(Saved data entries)
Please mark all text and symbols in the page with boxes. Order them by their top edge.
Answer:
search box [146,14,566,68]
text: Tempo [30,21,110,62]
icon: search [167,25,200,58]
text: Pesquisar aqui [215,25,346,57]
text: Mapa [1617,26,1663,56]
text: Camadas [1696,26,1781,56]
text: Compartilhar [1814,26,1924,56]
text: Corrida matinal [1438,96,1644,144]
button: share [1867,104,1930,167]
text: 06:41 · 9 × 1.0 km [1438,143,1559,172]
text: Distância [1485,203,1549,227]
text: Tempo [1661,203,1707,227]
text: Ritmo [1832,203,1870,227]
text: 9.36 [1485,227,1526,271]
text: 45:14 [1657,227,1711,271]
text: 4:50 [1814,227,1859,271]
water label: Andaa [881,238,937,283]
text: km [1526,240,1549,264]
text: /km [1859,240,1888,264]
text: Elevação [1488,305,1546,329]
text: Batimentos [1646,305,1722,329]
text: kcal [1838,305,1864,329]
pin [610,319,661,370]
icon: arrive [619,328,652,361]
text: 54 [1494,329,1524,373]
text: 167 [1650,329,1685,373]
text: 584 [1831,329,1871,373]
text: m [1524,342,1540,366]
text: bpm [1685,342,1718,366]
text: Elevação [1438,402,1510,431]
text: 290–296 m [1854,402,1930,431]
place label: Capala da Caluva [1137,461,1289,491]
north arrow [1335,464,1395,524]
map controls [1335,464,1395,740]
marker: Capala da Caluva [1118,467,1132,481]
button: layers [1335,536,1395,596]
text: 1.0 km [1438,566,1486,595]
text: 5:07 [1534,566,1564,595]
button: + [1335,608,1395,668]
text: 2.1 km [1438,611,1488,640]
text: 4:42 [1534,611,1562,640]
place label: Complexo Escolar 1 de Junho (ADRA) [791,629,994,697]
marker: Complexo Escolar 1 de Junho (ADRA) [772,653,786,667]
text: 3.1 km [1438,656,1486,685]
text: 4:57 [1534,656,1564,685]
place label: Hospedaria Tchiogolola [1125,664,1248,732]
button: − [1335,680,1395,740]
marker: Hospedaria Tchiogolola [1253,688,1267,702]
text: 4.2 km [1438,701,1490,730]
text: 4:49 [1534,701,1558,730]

• **Your instructions**
Repeat each record verbatim.

• **Exercise output**
Please mark all text and symbols in the page with boxes. Order them by their top edge.
Answer:
search box [146,14,566,68]
text: Tempo [30,21,110,62]
icon: search [167,25,200,58]
text: Pesquisar aqui [215,25,346,57]
text: Mapa [1617,26,1663,56]
text: Camadas [1696,26,1781,56]
text: Compartilhar [1814,26,1924,56]
text: Corrida matinal [1438,96,1644,144]
button: share [1867,104,1930,167]
text: 06:41 · 9 × 1.0 km [1438,143,1559,172]
text: Distância [1485,203,1549,227]
text: Tempo [1661,203,1707,227]
text: Ritmo [1832,203,1870,227]
text: 9.36 [1485,227,1526,271]
text: 45:14 [1657,227,1711,271]
text: 4:50 [1814,227,1859,271]
water label: Andaa [881,238,937,283]
text: km [1526,240,1549,264]
text: /km [1859,240,1888,264]
text: Elevação [1488,305,1546,329]
text: Batimentos [1646,305,1722,329]
text: kcal [1838,305,1864,329]
pin [610,319,661,370]
icon: arrive [619,328,652,361]
text: 54 [1494,329,1524,373]
text: 167 [1650,329,1685,373]
text: 584 [1831,329,1871,373]
text: m [1524,342,1540,366]
text: bpm [1685,342,1718,366]
text: Elevação [1438,402,1510,431]
text: 290–296 m [1854,402,1930,431]
place label: Capala da Caluva [1137,461,1289,491]
north arrow [1335,464,1395,524]
map controls [1335,464,1395,740]
marker: Capala da Caluva [1118,467,1132,481]
button: layers [1335,536,1395,596]
text: 1.0 km [1438,566,1486,595]
text: 5:07 [1534,566,1564,595]
button: + [1335,608,1395,668]
text: 2.1 km [1438,611,1488,640]
text: 4:42 [1534,611,1562,640]
place label: Complexo Escolar 1 de Junho (ADRA) [791,629,994,697]
marker: Complexo Escolar 1 de Junho (ADRA) [772,653,786,667]
text: 3.1 km [1438,656,1486,685]
text: 4:57 [1534,656,1564,685]
place label: Hospedaria Tchiogolola [1125,664,1248,732]
button: − [1335,680,1395,740]
marker: Hospedaria Tchiogolola [1253,688,1267,702]
text: 4.2 km [1438,701,1490,730]
text: 4:49 [1534,701,1558,730]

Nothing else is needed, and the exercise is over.